“嗯。”蔓蔓点头表示理解,没有说话。
看她反应不大,叶异疏说道:“若是你觉得不解气,那我会再罚她别的。”
“算了。”蔓蔓说:“我也没吃什么苦。”
“嘴角还疼么?”叶异疏看着嘴角的伤口已经浅了许多,仍旧问道。
“疼的,我现在都不敢说话。”蔓蔓忙做出痛苦的样子。她回来没多久,正照着镜子,就看到疤痕小了,生怕别人发现,急忙夸张起来。
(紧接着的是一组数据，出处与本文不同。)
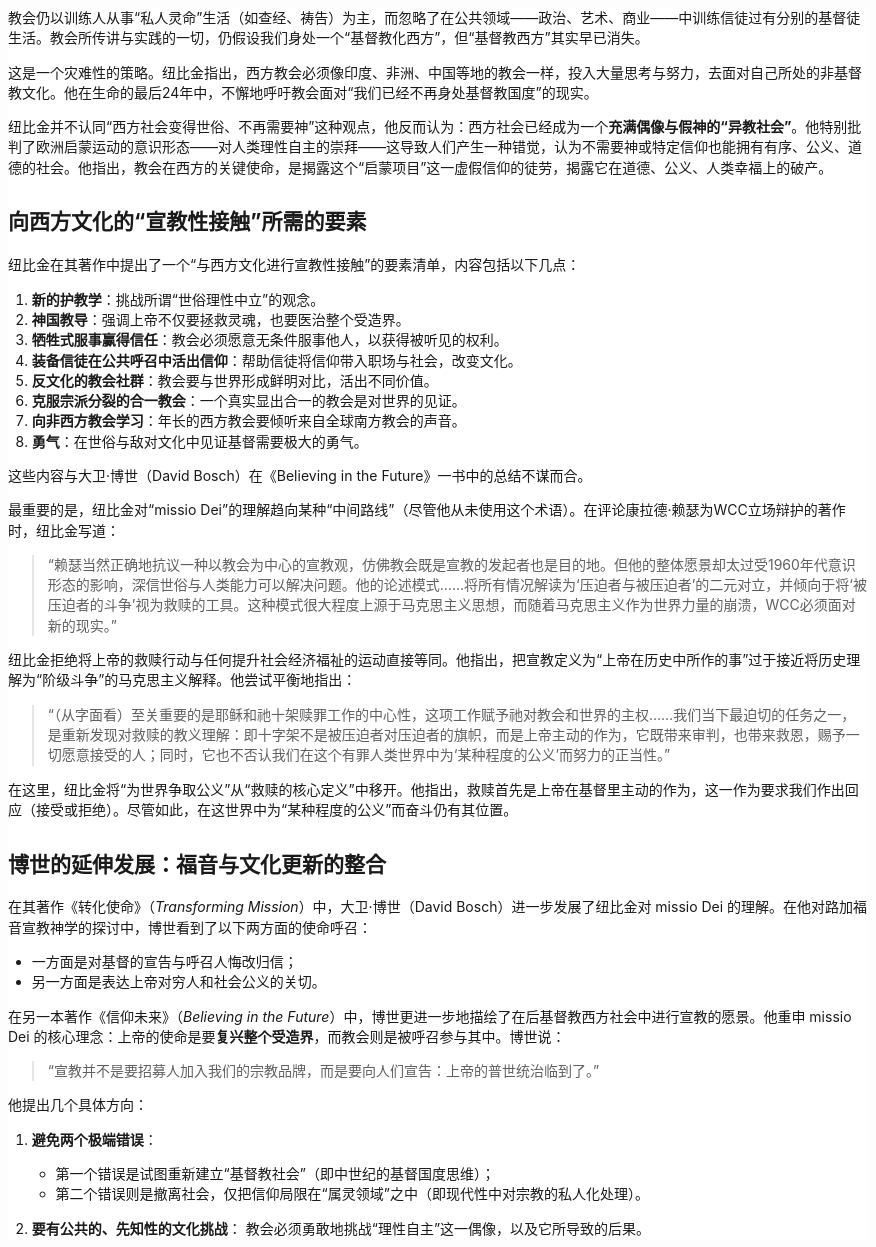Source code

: 教会仍以训练人从事“私人灵命”生活（如查经、祷告）为主，而忽略了在公共领域——政治、艺术、商业——中训练信徒过有分别的基督徒生活。教会所传讲与实践的一切，仍假设我们身处一个“基督教化西方”，但“基督教西方”其实早已消失。

这是一个灾难性的策略。纽比金指出，西方教会必须像印度、非洲、中国等地的教会一样，投入大量思考与努力，去面对自己所处的非基督教文化。他在生命的最后24年中，不懈地呼吁教会面对“我们已经不再身处基督教国度”的现实。

纽比金并不认同“西方社会变得世俗、不再需要神”这种观点，他反而认为：西方社会已经成为一个**充满偶像与假神的“异教社会”**。他特别批判了欧洲启蒙运动的意识形态——对人类理性自主的崇拜——这导致人们产生一种错觉，认为不需要神或特定信仰也能拥有有序、公义、道德的社会。他指出，教会在西方的关键使命，是揭露这个“启蒙项目”这一虚假信仰的徒劳，揭露它在道德、公义、人类幸福上的破产。

## 向西方文化的“宣教性接触”所需的要素

纽比金在其著作中提出了一个“与西方文化进行宣教性接触”的要素清单，内容包括以下几点：

1. **新的护教学**：挑战所谓“世俗理性中立”的观念。
2. **神国教导**：强调上帝不仅要拯救灵魂，也要医治整个受造界。
3. **牺牲式服事赢得信任**：教会必须愿意无条件服事他人，以获得被听见的权利。
4. **装备信徒在公共呼召中活出信仰**：帮助信徒将信仰带入职场与社会，改变文化。
5. **反文化的教会社群**：教会要与世界形成鲜明对比，活出不同价值。
6. **克服宗派分裂的合一教会**：一个真实显出合一的教会是对世界的见证。
7. **向非西方教会学习**：年长的西方教会要倾听来自全球南方教会的声音。
8. **勇气**：在世俗与敌对文化中见证基督需要极大的勇气。

这些内容与大卫·博世（David Bosch）在《Believing in the Future》一书中的总结不谋而合。

最重要的是，纽比金对“missio Dei”的理解趋向某种“中间路线”（尽管他从未使用这个术语）。在评论康拉德·赖瑟为WCC立场辩护的著作时，纽比金写道：

> “赖瑟当然正确地抗议一种以教会为中心的宣教观，仿佛教会既是宣教的发起者也是目的地。但他的整体愿景却太过受1960年代意识形态的影响，深信世俗与人类能力可以解决问题。他的论述模式……将所有情况解读为‘压迫者与被压迫者’的二元对立，并倾向于将‘被压迫者的斗争’视为救赎的工具。这种模式很大程度上源于马克思主义思想，而随着马克思主义作为世界力量的崩溃，WCC必须面对新的现实。”

纽比金拒绝将上帝的救赎行动与任何提升社会经济福祉的运动直接等同。他指出，把宣教定义为“上帝在历史中所作的事”过于接近将历史理解为“阶级斗争”的马克思主义解释。他尝试平衡地指出：

> “（从字面看）至关重要的是耶稣和祂十架赎罪工作的中心性，这项工作赋予祂对教会和世界的主权……我们当下最迫切的任务之一，是重新发现对救赎的教义理解：即十字架不是被压迫者对压迫者的旗帜，而是上帝主动的作为，它既带来审判，也带来救恩，赐予一切愿意接受的人；同时，它也不否认我们在这个有罪人类世界中为‘某种程度的公义’而努力的正当性。”

在这里，纽比金将“为世界争取公义”从“救赎的核心定义”中移开。他指出，救赎首先是上帝在基督里主动的作为，这一作为要求我们作出回应（接受或拒绝）。尽管如此，在这世界中为“某种程度的公义”而奋斗仍有其位置。

## 博世的延伸发展：福音与文化更新的整合

在其著作《转化使命》（*Transforming Mission*）中，大卫·博世（David Bosch）进一步发展了纽比金对 missio Dei 的理解。在他对路加福音宣教神学的探讨中，博世看到了以下两方面的使命呼召：

* 一方面是对基督的宣告与呼召人悔改归信；
* 另一方面是表达上帝对穷人和社会公义的关切。

在另一本著作《信仰未来》（*Believing in the Future*）中，博世更进一步地描绘了在后基督教西方社会中进行宣教的愿景。他重申 missio Dei 的核心理念：上帝的使命是要**复兴整个受造界**，而教会则是被呼召参与其中。博世说：

> “宣教并不是要招募人加入我们的宗教品牌，而是要向人们宣告：上帝的普世统治临到了。”

他提出几个具体方向：

1. **避免两个极端错误**：

   * 第一个错误是试图重新建立“基督教社会”（即中世纪的基督国度思维）；
   * 第二个错误则是撤离社会，仅把信仰局限在“属灵领域”之中（即现代性中对宗教的私人化处理）。

2. **要有公共的、先知性的文化挑战**：
   教会必须勇敢地挑战“理性自主”这一偶像，以及它所导致的后果。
“你好好休息,到时候我们一起去外面看看。”叶异疏想她这样说话不便,还要掩饰自己伤口的异常变化。还是尽早离开,给她一个方便吧。
这一晚上,蔓蔓做了一个梦,梦见远方是茫茫戈壁,很平静的一天,没有风和扬沙,只有一男一女在说话。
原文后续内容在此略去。